#### MATERIAL FOR THIS EXERCISE

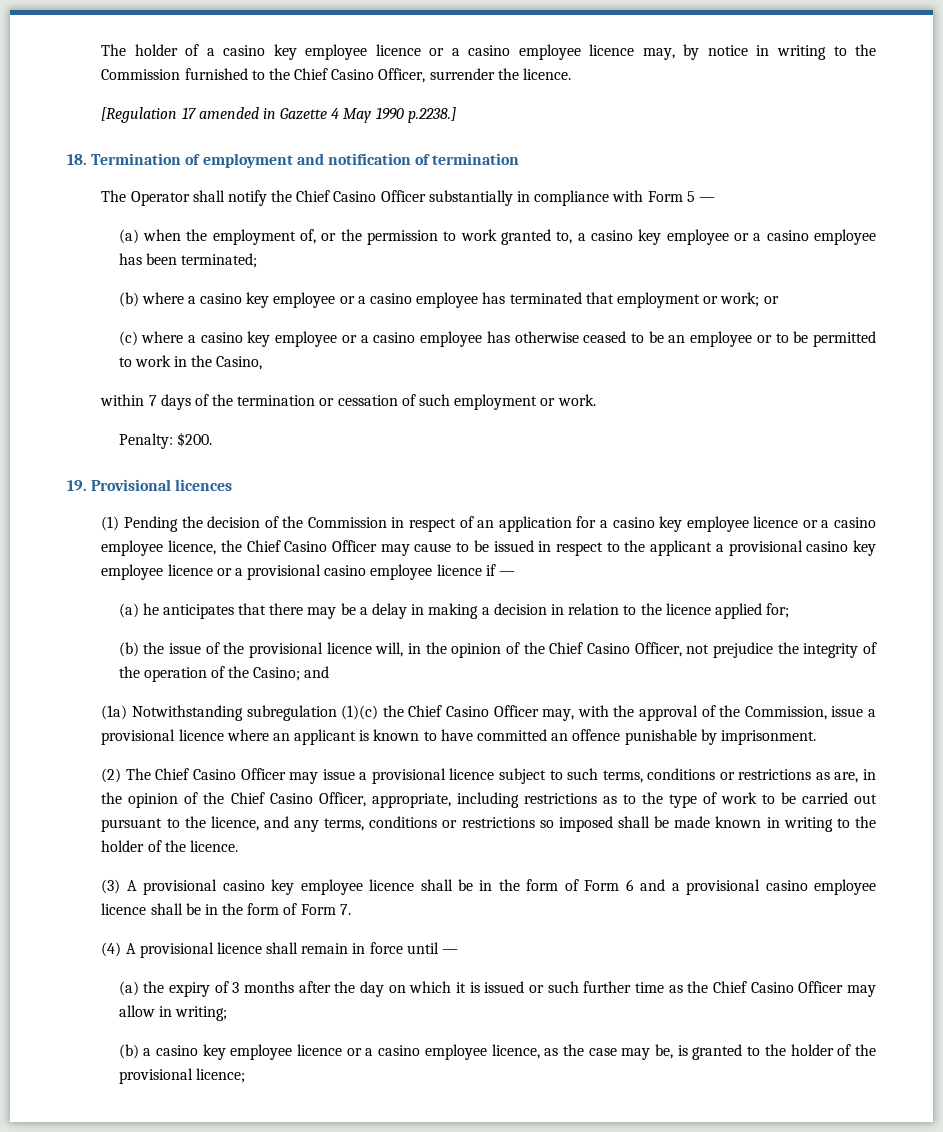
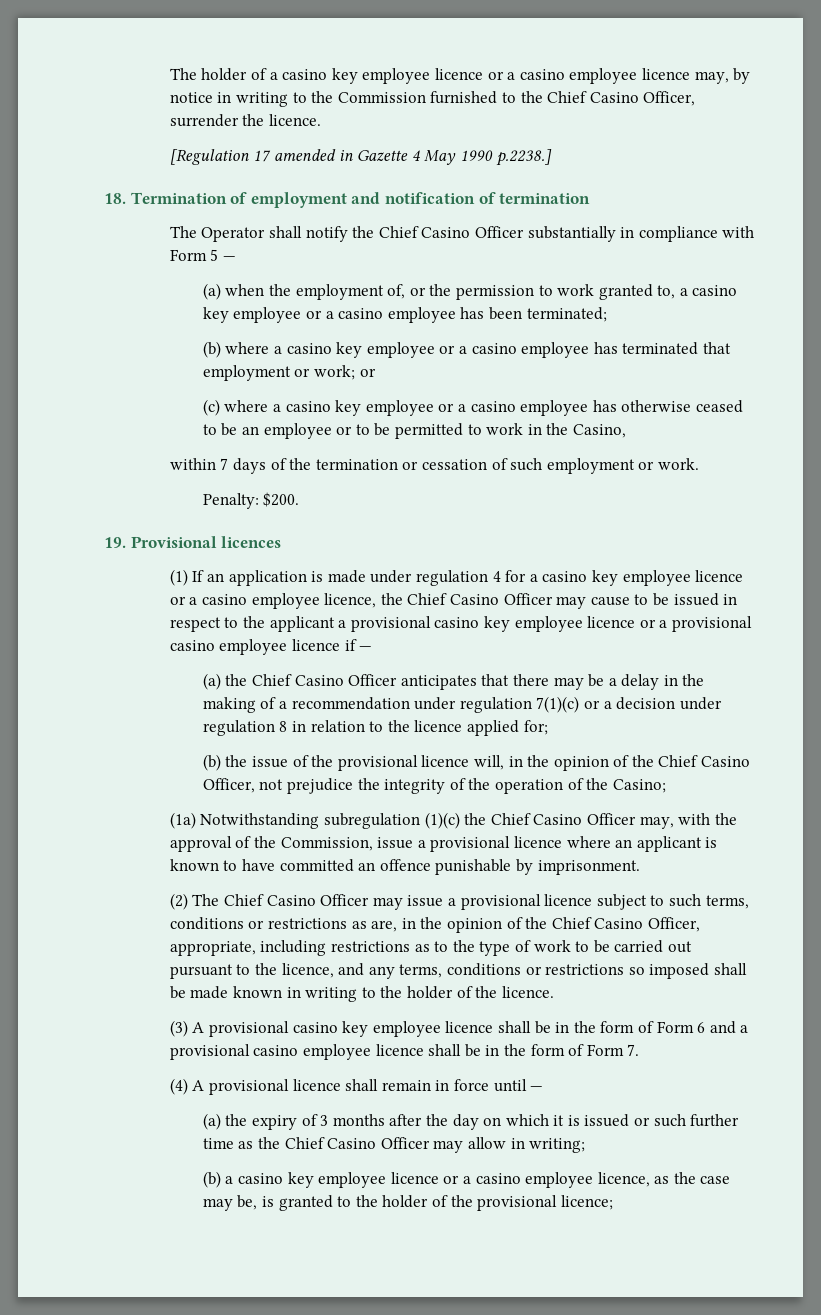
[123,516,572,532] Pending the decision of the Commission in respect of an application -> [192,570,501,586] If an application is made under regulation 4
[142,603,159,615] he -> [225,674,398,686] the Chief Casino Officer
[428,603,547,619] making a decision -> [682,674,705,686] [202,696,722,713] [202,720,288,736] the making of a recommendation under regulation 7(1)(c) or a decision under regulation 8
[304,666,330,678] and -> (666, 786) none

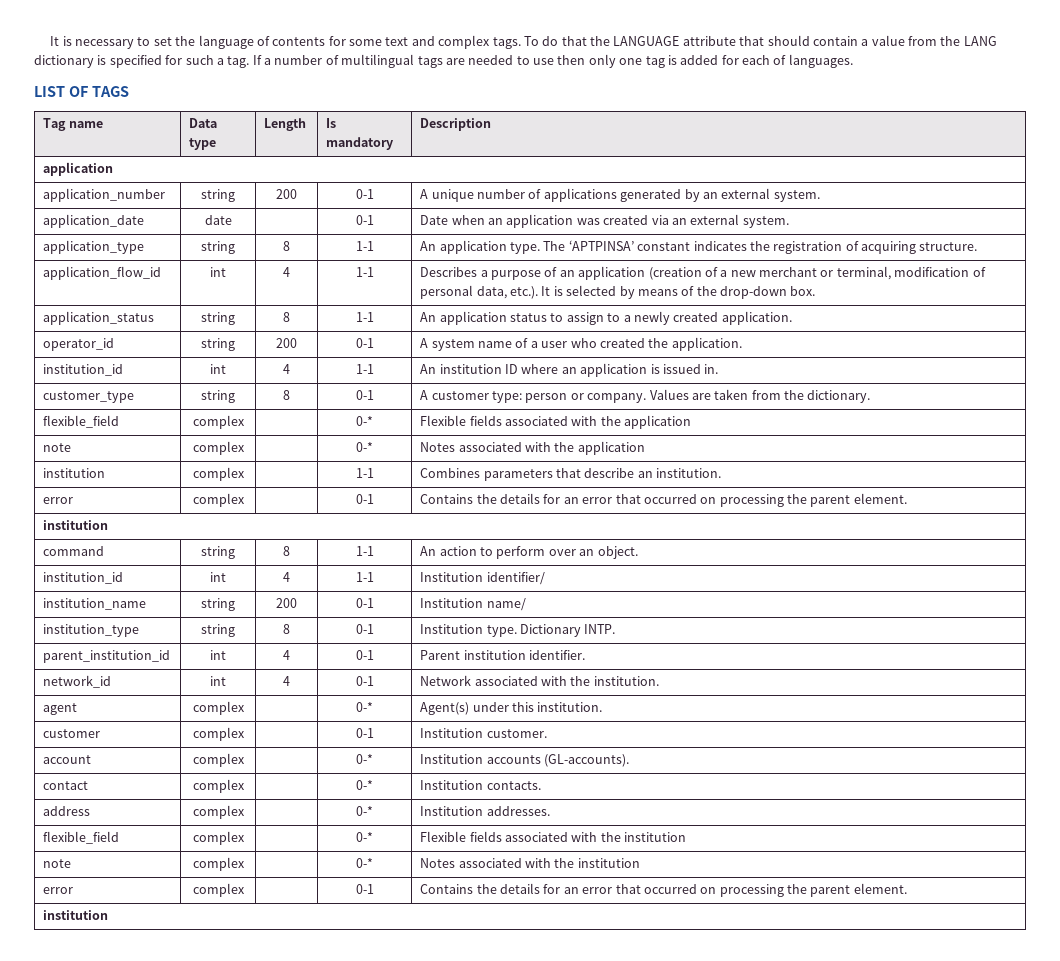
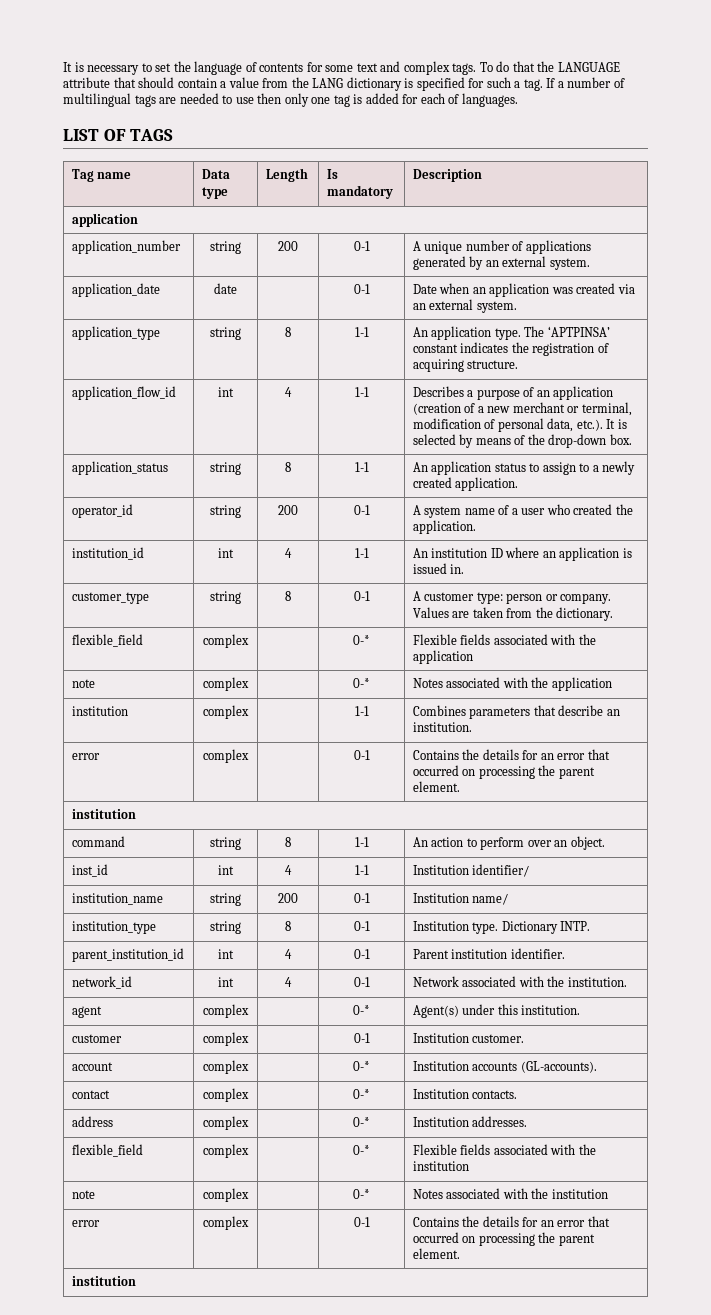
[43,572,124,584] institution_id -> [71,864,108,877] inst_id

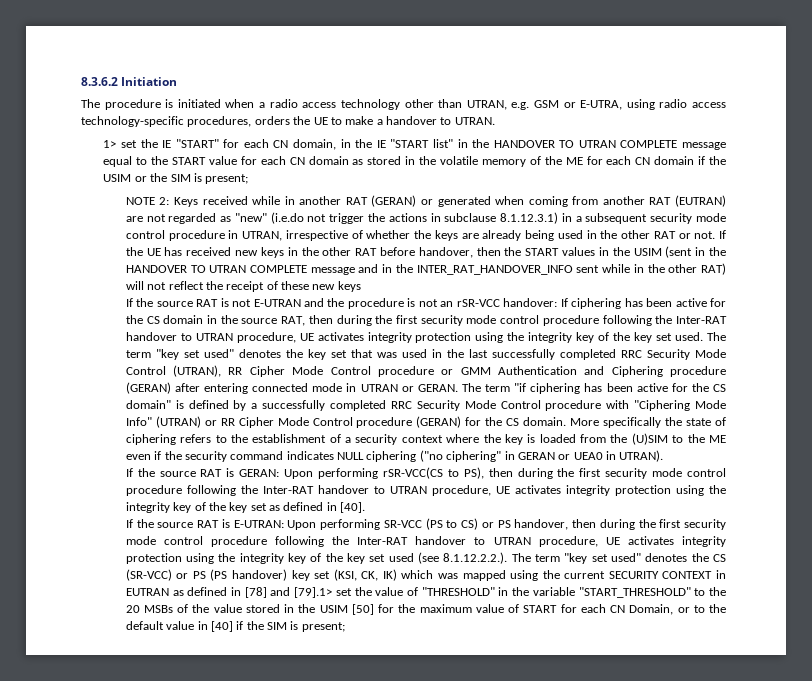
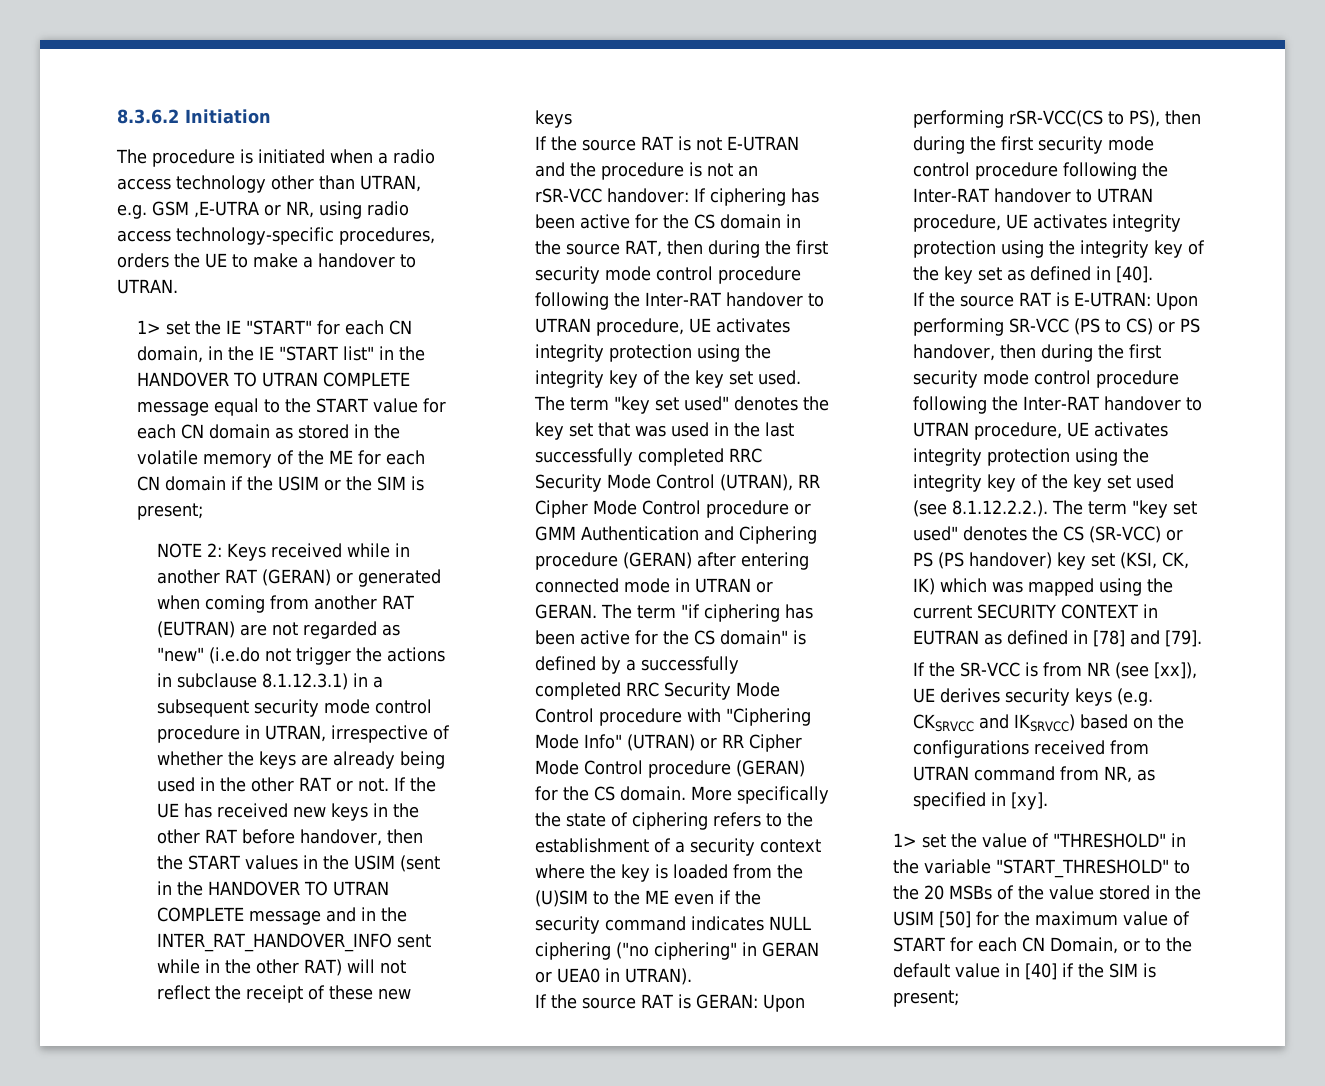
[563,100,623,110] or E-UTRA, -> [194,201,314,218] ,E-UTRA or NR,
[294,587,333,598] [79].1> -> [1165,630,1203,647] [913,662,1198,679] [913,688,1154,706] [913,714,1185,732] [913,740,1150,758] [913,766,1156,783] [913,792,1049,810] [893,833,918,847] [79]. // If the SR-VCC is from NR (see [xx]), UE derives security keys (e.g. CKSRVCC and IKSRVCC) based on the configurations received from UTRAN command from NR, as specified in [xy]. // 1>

########

▶ _EXERCISE AIM_: Wherever a line in the entries above holds "regulation", copy that line.

▶ _EXERCISE SOLUTION_:
[123,516,572,532] Pending the decision of the Commission in respect of an application -> [192,570,501,586] If an application is made under regulation 4
[428,603,547,619] making a decision -> [682,674,705,686] [202,696,722,713] [202,720,288,736] the making of a recommendation under regulation 7(1)(c) or a decision under regulation 8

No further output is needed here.